### What is expected
Whenever the string "elbow" turns up in a line of the data below, copy that line.

Dataset records:

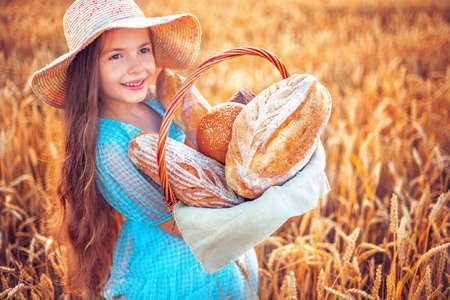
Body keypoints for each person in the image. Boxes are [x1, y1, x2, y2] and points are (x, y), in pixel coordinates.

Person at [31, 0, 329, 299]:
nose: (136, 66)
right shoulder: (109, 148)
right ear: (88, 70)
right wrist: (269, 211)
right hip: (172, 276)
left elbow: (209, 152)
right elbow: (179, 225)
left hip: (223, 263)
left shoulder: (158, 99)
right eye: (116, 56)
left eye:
* * *
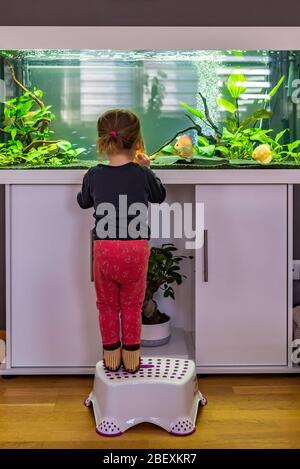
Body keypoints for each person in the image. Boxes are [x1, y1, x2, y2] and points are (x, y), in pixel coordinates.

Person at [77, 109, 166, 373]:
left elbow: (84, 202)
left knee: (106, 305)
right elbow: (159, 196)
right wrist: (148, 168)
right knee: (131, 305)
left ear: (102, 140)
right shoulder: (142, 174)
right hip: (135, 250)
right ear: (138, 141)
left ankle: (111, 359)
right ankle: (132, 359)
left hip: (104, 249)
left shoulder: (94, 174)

### Written answer
left elbow: (209, 152)
right elbow: (179, 225)
left elbow: (84, 202)
right elbow: (159, 196)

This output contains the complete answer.